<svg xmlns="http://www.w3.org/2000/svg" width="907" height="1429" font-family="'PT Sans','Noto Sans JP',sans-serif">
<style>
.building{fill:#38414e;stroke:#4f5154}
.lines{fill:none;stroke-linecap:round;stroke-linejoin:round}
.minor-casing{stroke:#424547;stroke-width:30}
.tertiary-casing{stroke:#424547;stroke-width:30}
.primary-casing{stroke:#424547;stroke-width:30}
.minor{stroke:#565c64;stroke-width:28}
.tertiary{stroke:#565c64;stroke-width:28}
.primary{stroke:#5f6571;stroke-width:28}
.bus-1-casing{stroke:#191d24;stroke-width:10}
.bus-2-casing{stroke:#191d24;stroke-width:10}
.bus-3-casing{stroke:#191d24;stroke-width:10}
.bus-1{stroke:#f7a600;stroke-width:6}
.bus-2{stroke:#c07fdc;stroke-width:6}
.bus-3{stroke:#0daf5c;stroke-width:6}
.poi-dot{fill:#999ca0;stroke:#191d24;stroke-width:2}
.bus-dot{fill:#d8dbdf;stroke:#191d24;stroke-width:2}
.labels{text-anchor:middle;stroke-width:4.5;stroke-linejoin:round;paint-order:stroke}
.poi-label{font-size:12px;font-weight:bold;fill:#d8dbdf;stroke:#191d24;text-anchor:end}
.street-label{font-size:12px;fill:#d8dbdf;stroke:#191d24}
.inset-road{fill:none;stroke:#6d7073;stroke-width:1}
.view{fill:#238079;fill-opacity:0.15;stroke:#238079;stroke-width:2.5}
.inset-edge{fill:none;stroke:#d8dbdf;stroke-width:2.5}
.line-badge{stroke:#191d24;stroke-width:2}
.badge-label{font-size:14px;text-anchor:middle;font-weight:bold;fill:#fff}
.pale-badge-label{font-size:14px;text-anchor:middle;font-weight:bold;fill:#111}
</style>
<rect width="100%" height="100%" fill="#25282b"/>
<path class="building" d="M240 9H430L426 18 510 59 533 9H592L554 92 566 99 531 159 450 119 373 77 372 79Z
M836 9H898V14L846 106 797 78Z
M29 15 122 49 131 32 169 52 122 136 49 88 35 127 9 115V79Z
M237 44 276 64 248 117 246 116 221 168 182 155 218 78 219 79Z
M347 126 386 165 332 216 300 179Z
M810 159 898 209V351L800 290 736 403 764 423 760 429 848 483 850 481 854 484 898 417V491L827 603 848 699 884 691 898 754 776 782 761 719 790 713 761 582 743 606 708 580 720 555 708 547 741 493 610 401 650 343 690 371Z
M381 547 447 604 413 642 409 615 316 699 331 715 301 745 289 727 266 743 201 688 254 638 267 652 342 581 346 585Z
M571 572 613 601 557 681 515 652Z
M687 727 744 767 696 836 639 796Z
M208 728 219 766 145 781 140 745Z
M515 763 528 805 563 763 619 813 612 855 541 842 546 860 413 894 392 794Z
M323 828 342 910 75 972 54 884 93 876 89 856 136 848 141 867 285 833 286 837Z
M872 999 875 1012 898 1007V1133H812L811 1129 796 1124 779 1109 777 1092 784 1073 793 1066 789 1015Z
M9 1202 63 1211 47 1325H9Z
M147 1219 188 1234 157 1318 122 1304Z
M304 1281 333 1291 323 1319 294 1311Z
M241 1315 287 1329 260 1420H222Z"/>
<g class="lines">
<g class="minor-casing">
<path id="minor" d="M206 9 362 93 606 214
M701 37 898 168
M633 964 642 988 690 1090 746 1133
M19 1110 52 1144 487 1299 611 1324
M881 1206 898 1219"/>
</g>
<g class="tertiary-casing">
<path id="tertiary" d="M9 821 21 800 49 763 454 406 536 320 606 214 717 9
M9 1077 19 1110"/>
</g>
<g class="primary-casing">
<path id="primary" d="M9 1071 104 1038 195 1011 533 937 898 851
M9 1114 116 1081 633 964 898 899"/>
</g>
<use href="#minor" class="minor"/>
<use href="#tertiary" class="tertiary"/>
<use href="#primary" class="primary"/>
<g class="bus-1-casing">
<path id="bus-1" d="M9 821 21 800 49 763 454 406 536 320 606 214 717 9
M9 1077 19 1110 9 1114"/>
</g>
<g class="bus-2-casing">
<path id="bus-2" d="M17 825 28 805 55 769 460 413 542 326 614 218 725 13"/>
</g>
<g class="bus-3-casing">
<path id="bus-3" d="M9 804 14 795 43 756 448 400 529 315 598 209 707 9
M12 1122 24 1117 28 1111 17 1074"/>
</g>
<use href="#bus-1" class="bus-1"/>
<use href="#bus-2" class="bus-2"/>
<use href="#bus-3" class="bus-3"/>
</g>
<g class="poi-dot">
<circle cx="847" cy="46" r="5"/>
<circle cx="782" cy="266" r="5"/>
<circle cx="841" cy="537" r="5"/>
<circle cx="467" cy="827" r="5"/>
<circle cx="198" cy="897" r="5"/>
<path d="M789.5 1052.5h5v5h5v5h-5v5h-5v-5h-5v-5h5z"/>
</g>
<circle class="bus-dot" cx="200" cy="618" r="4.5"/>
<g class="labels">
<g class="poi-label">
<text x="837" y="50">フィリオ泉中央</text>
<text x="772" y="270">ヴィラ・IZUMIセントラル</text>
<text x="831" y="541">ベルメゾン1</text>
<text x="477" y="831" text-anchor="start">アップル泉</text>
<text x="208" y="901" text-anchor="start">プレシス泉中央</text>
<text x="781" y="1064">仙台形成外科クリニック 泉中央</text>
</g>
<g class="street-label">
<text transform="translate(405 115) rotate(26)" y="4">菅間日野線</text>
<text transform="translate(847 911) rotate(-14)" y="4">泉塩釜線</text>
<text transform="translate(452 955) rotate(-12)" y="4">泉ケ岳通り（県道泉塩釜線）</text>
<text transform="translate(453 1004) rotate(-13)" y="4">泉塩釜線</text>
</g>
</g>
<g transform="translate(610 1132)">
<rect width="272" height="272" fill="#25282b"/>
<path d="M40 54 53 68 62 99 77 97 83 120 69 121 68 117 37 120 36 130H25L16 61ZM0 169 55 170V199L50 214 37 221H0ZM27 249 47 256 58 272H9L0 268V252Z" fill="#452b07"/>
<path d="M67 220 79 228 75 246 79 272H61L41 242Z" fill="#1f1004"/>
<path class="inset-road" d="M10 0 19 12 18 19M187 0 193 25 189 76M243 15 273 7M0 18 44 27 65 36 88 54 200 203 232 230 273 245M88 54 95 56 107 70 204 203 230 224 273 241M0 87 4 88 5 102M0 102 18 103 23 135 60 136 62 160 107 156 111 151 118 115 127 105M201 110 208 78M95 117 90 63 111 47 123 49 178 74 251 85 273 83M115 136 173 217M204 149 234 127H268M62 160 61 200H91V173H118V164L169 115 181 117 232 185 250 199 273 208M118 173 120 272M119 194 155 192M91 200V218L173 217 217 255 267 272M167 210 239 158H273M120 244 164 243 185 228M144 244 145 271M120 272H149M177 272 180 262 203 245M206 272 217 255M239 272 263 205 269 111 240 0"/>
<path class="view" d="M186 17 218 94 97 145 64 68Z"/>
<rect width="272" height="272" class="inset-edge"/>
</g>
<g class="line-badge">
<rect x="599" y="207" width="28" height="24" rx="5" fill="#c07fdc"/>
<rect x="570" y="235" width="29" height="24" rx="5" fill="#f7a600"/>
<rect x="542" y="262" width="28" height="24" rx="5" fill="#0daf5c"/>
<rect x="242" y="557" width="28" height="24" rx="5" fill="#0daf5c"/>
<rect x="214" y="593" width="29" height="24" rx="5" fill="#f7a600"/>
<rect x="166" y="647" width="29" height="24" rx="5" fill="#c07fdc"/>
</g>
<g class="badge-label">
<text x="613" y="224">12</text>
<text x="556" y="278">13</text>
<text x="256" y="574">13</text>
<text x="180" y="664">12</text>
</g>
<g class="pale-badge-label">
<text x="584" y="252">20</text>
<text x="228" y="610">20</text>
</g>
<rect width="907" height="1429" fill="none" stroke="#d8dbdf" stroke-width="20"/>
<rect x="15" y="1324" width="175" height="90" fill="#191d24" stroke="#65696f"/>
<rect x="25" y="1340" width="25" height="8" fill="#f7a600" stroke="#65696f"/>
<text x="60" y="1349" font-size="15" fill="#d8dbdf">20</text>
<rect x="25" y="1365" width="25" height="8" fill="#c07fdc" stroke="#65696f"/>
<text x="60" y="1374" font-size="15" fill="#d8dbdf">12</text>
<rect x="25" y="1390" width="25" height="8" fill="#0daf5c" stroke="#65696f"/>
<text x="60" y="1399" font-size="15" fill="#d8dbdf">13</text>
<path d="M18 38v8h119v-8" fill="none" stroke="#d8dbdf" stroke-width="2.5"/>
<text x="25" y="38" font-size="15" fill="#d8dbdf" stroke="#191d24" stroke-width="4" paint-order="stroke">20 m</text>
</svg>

- [Directions for this task]: Each line with the word "lines" in the records above belongs in the result; copy all of them.

- [Exercise solution]:
.lines{fill:none;stroke-linecap:round;stroke-linejoin:round}
<g class="lines">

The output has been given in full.